In Bezug auf Personenaufkommen, Personendichte und Anforderungen an die Hygiene bestehen enorme Unterschiede zwischen grossen und kleinen Institutionen. Ein technisches Erlebnismuseum mit monatlich 30 000 Eintritten ist nicht vergleichbar mit einem kleinen, lokalen Kunstmuseum mit monatlich 200 Eintritten. Es erscheint weder medizinisch noch rechtlich angebracht, dass die grundverschiedenen Rahmenbedingungen in keiner Weise berücksichtigt werden und nur zwischen Aussen- und Innenräumen unterschieden wird.
Höhere Hürden erfordern eine finanzielle Kompensation.
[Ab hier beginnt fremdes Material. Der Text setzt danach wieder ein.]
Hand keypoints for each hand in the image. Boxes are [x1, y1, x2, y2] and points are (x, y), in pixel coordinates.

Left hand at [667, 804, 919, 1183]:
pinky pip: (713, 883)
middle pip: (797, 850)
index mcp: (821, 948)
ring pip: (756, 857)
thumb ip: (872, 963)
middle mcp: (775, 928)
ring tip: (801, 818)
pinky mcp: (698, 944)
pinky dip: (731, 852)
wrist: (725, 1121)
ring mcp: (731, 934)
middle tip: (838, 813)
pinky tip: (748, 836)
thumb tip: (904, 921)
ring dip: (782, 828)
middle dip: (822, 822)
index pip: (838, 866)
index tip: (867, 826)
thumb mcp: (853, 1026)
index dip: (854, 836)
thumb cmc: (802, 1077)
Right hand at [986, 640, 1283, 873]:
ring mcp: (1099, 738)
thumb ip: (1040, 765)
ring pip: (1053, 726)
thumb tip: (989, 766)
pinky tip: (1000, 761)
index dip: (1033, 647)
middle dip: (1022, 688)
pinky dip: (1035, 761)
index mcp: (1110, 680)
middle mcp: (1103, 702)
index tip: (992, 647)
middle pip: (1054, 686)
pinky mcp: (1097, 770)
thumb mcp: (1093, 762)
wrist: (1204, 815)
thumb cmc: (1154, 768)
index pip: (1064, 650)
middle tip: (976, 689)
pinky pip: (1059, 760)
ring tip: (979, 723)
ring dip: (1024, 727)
Die wirtschaftliche Situation im Kulturbereich ist weiterhin fragil. Behördlich verfügte höhere Hürden beim Zutritt zur Kultur führen direkt zu weiteren Einnahmeneinbussen und müssen somit direkt mit Ausfallentschädigungen verbunden werden. Kulturinstitutionen und -veranstalter können das finanzielle Risiko zum jetzigen Zeitpunkt, da jegliche Reserven fehlen, nicht selbst tragen. Vor diesem Hintergrund ist es nicht verständlich, dass der Bundesrat zum jetzigen Zeitpunkt zwar die Anforderungen erhöht, sich aber nicht über eine mögliche Verlängerung der wirtschaftlichen Unterstützungsmassnahmen (Erwerbsersatz, Ausfallentschädigungen und Nothilfe) äussert. Die flankierenden Entschädigungsmassnahmen im Kulturbereich sind vor den aktuellen Entwicklungen unbedingt über Ende 2021 weiterzuführen. Alles andere führt zu einem Ausbluten der Kultur auf Zeit.
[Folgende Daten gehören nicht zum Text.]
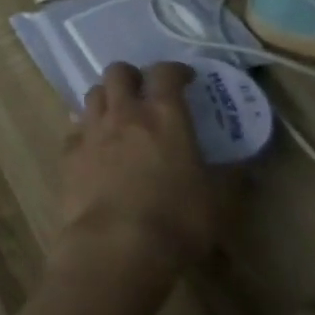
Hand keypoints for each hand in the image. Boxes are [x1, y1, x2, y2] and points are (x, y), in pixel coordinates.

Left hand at [53, 62, 215, 295]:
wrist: (115, 244)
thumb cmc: (176, 221)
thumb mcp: (218, 203)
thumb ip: (230, 179)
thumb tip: (245, 169)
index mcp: (164, 116)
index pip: (165, 73)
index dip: (175, 70)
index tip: (184, 78)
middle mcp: (124, 113)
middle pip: (118, 72)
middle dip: (131, 76)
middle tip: (144, 91)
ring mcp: (91, 130)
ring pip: (93, 94)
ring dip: (106, 98)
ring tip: (117, 115)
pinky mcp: (68, 153)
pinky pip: (75, 128)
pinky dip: (86, 129)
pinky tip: (94, 145)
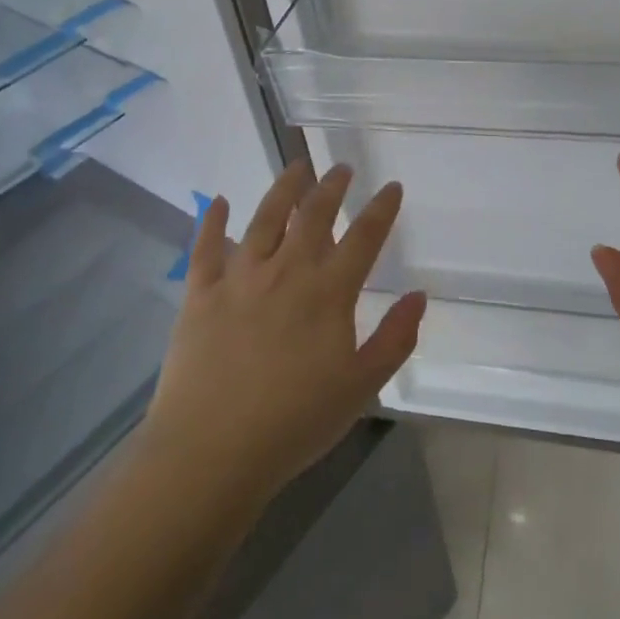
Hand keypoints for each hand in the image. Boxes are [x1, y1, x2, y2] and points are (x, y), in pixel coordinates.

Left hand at [141, 161, 425, 505]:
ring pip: (264, 218)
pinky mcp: (201, 293)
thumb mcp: (361, 387)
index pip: (363, 237)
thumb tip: (419, 297)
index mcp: (328, 293)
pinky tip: (217, 201)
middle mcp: (286, 271)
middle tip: (341, 168)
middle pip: (313, 215)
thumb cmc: (295, 422)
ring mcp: (239, 278)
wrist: (212, 451)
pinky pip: (206, 247)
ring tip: (296, 168)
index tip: (391, 187)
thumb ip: (394, 339)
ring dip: (284, 188)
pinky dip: (212, 221)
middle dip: (331, 187)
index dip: (381, 209)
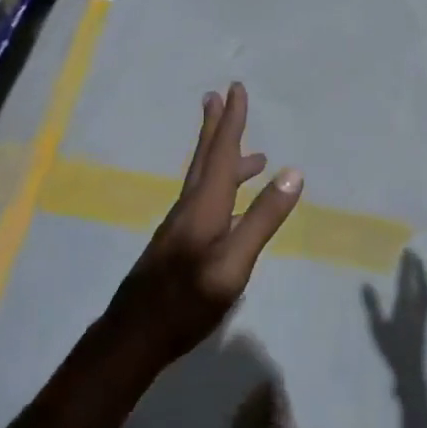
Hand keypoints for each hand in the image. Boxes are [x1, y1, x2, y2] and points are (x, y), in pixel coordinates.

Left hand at [108, 83, 302, 366]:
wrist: (133, 337)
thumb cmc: (187, 301)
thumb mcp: (234, 263)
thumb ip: (263, 218)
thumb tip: (293, 172)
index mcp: (204, 205)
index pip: (222, 153)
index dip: (231, 121)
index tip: (235, 89)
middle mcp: (190, 207)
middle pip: (205, 159)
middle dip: (216, 128)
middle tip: (217, 97)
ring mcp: (181, 227)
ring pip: (205, 181)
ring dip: (224, 160)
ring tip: (254, 157)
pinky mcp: (179, 245)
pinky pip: (205, 200)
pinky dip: (223, 188)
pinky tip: (233, 206)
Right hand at [364, 254, 426, 390]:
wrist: (411, 371)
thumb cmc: (391, 350)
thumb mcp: (377, 328)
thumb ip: (372, 305)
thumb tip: (365, 284)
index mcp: (405, 306)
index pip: (406, 280)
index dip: (406, 265)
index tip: (406, 250)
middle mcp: (418, 307)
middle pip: (419, 281)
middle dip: (417, 266)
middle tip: (413, 252)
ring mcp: (424, 314)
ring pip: (426, 289)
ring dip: (423, 275)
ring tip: (419, 266)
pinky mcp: (426, 321)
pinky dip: (426, 287)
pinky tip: (423, 289)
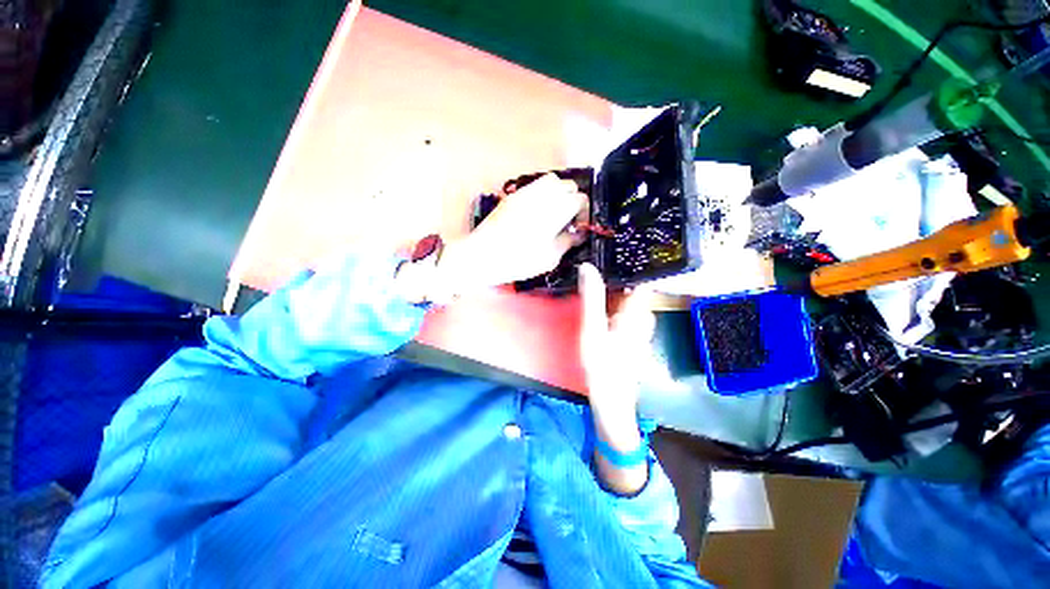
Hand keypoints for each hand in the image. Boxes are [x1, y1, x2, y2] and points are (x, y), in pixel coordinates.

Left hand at [440, 173, 586, 290]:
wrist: (481, 256)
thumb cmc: (518, 260)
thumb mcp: (549, 258)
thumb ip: (568, 242)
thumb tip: (579, 234)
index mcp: (554, 210)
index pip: (580, 199)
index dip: (584, 212)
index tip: (578, 227)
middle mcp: (541, 195)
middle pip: (567, 185)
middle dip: (573, 199)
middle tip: (568, 219)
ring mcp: (525, 193)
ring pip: (551, 181)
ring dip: (558, 193)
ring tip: (554, 213)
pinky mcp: (512, 196)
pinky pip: (535, 187)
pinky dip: (543, 194)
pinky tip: (538, 213)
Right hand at [578, 263, 655, 415]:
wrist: (611, 400)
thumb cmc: (603, 365)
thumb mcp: (592, 329)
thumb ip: (591, 299)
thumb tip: (588, 267)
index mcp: (638, 312)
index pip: (641, 278)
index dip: (631, 262)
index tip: (614, 248)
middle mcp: (643, 317)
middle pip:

Tests ermöglichen die Früherkennung symptomloser Erkrankten.
Im Rahmen von sogenannten Vorort-Tests konnten in den letzten Wochen zahlreiche symptomlose Covid-19 Erkrankte erkannt und nach Hause geschickt werden. Ohne Test zur Teilnahme an einer Veranstaltung hätten sie sich weiterhin frei bewegt und allenfalls unwissentlich weitere Menschen angesteckt. Wenn nicht mehr flächendeckend getestet wird, werden als Nebeneffekt asymptomatische Krankheitsträger nicht mehr erfasst. Das ist nicht im Sinne der Pandemiebekämpfung. Jugendliche werden auf illegale Partys ausweichen. Hier fehlt die pandemische Kontrolle komplett. Es wäre wünschenswert, wenn Covid-19-Tests für asymptomatische Personen für den Veranstaltungszugang so lange kostenlos bleiben, bis die Zertifikatspflicht aufgehoben wird.
Akzeptanz des Zertifikats nicht gefährden.
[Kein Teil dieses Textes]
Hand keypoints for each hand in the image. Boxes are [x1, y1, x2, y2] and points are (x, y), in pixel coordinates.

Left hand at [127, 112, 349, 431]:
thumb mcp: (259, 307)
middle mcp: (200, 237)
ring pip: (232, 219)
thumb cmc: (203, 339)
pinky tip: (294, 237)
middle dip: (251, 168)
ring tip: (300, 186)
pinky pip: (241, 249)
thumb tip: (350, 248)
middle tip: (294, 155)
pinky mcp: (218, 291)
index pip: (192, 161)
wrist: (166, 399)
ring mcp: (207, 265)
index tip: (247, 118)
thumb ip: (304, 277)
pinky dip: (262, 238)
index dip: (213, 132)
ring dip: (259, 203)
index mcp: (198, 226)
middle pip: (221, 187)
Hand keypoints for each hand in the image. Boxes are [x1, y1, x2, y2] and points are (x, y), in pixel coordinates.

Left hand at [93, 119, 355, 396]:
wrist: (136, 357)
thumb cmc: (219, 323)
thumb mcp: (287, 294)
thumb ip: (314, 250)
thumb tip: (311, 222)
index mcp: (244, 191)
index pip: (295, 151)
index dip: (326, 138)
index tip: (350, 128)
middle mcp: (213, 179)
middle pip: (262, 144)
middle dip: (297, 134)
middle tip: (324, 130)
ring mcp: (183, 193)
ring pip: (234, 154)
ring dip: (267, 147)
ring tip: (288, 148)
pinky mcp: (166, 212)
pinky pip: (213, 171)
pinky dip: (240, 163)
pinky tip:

Die Akzeptanz für das Zertifikat stieg mit der Anzahl an Testmöglichkeiten. Es ist davon auszugehen, dass die Zustimmung zum Zertifikat wieder abnehmen wird, wenn Tests kostenpflichtig werden. Eine solche Massnahme ist somit wenig förderlich in Bezug auf die Abstimmung zum Covid-Zertifikat. Wird diese verloren, hat der Bund kein anderes Instrument mehr in der Hand, als die Schliessung in bestimmten Bereichen der Kulturveranstaltungen zu verordnen. Dies wäre nicht nur finanziell verheerend, sondern würde einen weiteren Verlust an kultureller Vielfalt nach sich ziehen.